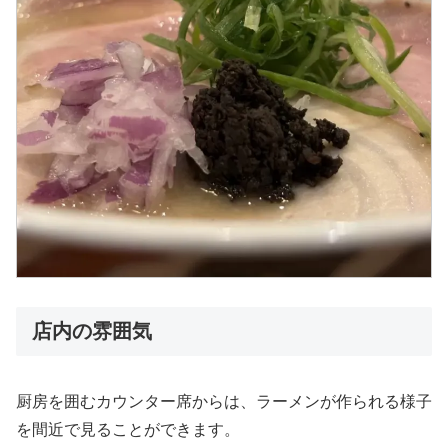
店内の雰囲気
厨房を囲むカウンター席からは、ラーメンが作られる様子
を間近で見ることができます。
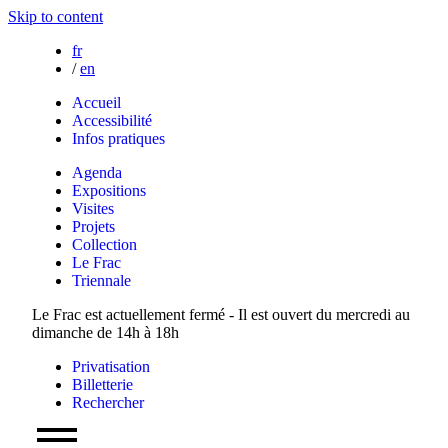
Skip to content
fr
/
en
Accueil
Accessibilité
Infos pratiques
Agenda
Expositions
Visites
Projets
Collection
Le Frac
Triennale
Le Frac est actuellement fermé - Il est ouvert du mercredi au
dimanche de 14h à 18h
Privatisation
Billetterie
Rechercher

- - -

### Task details
From the entries above, output every line exactly and omit any image.

### Expected answer
店内の雰囲気
厨房を囲むカウンター席からは、ラーメンが作られる様子
を間近で見ることができます。
Skip to content
fr
/
en
Accueil
Accessibilité
Infos pratiques
Agenda
Expositions
Visites
Projets
Collection
Le Frac
Triennale
Le Frac est actuellement fermé - Il est ouvert du mercredi au
dimanche de 14h à 18h
Privatisation
Billetterie
Rechercher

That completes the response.